Data items:
========================================================================

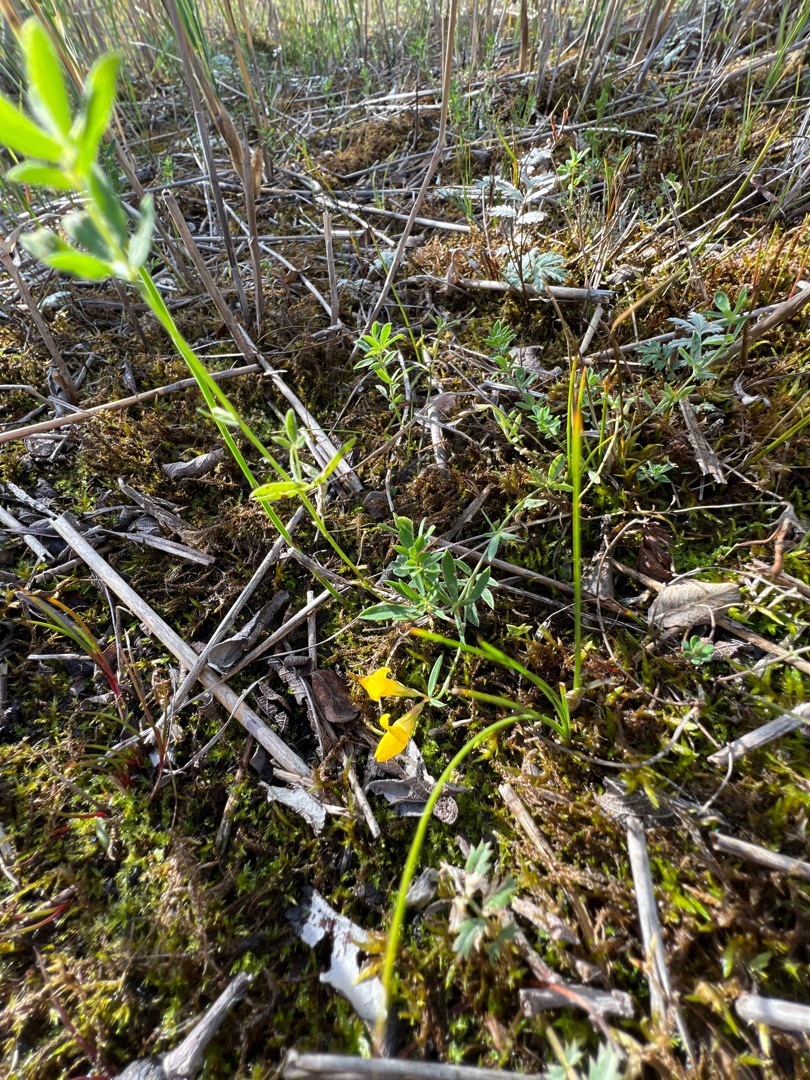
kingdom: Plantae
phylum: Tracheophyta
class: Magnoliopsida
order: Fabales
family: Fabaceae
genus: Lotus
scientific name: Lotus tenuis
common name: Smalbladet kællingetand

========================================================================

TASK STATEMENT
Render everything from the line containing "order: Fabales" down to the end of the items as a two-column CSV with the headers field and value. Give one row per line, with each field in double quotes and any line breaks replaced by spaces.

WRITTEN ANSWER
field,value
"order:","Fabales"
"family:","Fabaceae"
"genus:","Lotus"
"scientific name:","Lotus tenuis"
"common name:","Smalbladet kællingetand"